AI in software coding and IT processes. New generative AI tools can be used to
produce application code based on natural language prompts, but it is early days for
these tools and unlikely they will replace software engineers soon. AI is also being
used to automate many IT processes, including data entry, fraud detection, customer
service, and predictive maintenance and security.
Security. AI and machine learning are at the top of the buzzword list security vendors
use to market their products, so buyers should approach with caution. Still, AI
techniques are being successfully applied to multiple aspects of cybersecurity,
including anomaly detection, solving the false-positive problem and conducting
behavioral threat analytics. Organizations use machine learning in security
information and event management (SIEM) software and related areas to detect
anomalies and identify suspicious activities that indicate threats. By analyzing data
and using logic to identify similarities to known malicious code, AI can provide alerts
to new and emerging attacks much sooner than human employees and previous
technology iterations.
AI in manufacturing. Manufacturing has been at the forefront of incorporating
robots into the workflow. For example, the industrial robots that were at one time
programmed to perform single tasks and separated from human workers, increasingly
function as cobots: Smaller, multitasking robots that collaborate with humans and take
on responsibility for more parts of the job in warehouses, factory floors and other
workspaces.
AI in banking. Banks are successfully employing chatbots to make their customers
aware of services and offerings and to handle transactions that don't require human
intervention. AI virtual assistants are used to improve and cut the costs of compliance
with banking regulations. Banking organizations use AI to improve their decision-
making for loans, set credit limits and identify investment opportunities.
AI in transportation. In addition to AI's fundamental role in operating autonomous
vehicles, AI technologies are used in transportation to manage traffic, predict flight
delays, and make ocean shipping safer and more efficient. In supply chains, AI is
replacing traditional methods of forecasting demand and predicting disruptions, a
trend accelerated by COVID-19 when many companies were caught off guard by the
effects of a global pandemic on the supply and demand of goods.
Augmented intelligence vs. artificial intelligence
Some industry experts have argued that the term artificial intelligence is too closely
linked to popular culture, which has caused the general public to have improbable
expectations about how AI will change the workplace and life in general.

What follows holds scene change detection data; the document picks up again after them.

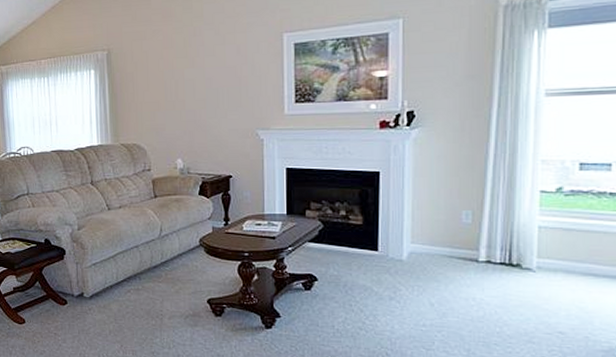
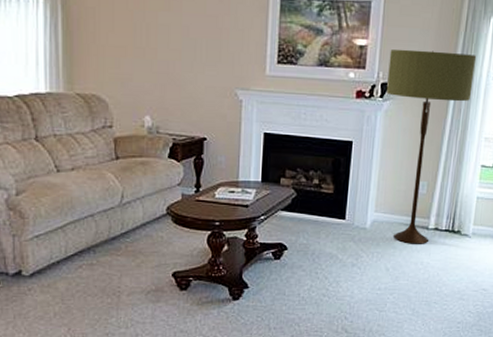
floor lamp: none [414,72,520,278] -> present [387,49,477,244]

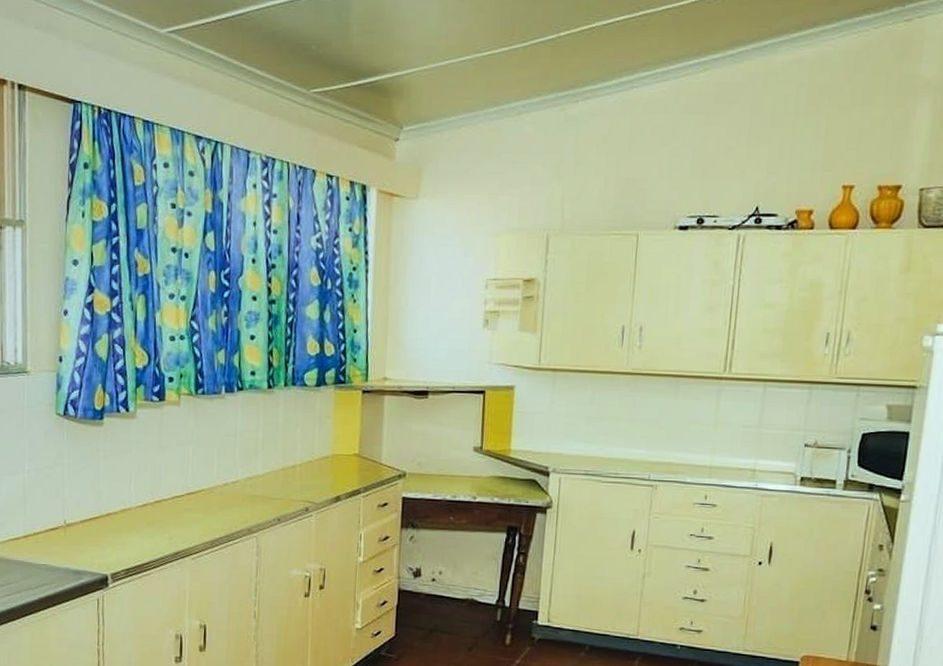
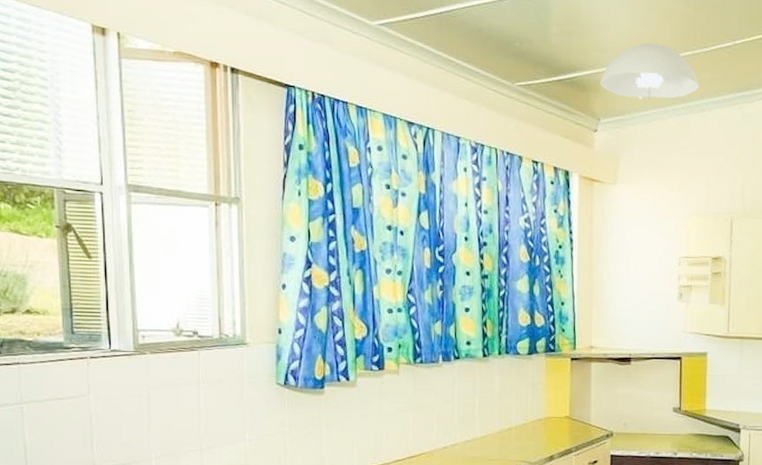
ceiling light: none [403,39,516,103] -> present [600,42,699,100]

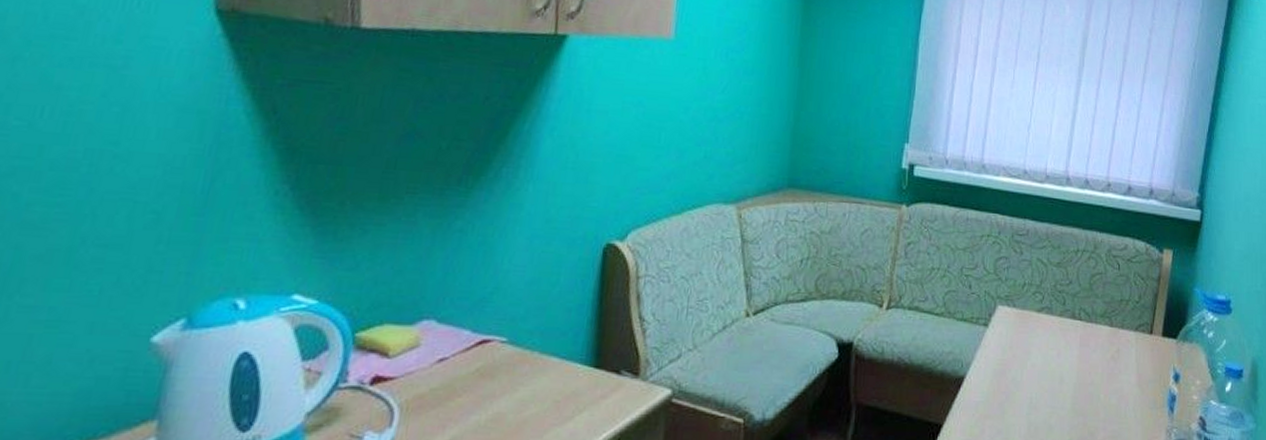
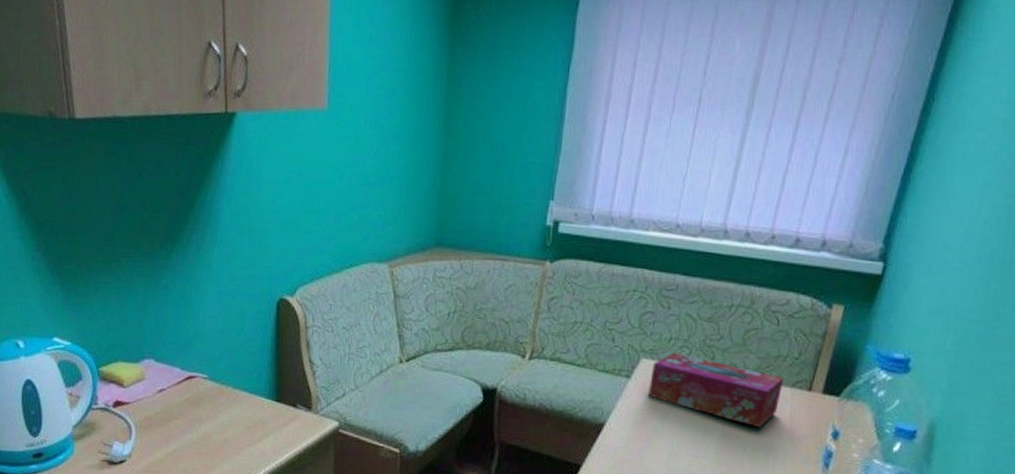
tissue box: none [1006,298,1129,374] -> present [648,352,785,428]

They have
suggested using the term augmented intelligence to differentiate between AI systems
that act autonomously -- popular culture examples include Hal 9000 and The
Terminator -- and AI tools that support humans.
Augmented intelligence. Some researchers and marketers hope the
label augmented intelligence, which has a more neutral connotation, will
help people understand that most implementations of AI will be weak and
simply improve products and services. Examples include automatically
surfacing important information in business intelligence reports or
highlighting important information in legal filings. The rapid adoption of
ChatGPT and Bard across industry indicates a willingness to use AI to
support human decision-making.
Artificial intelligence. True AI, or AGI, is closely associated with the
concept of the technological singularity -- a future ruled by an artificial
superintelligence that far surpasses the human brain's ability to understand it
or how it is shaping our reality. This remains within the realm of science
fiction, though some developers are working on the problem. Many believe
that technologies such as quantum computing could play an important role
in making AGI a reality and that we should reserve the use of the term AI
for this kind of general intelligence.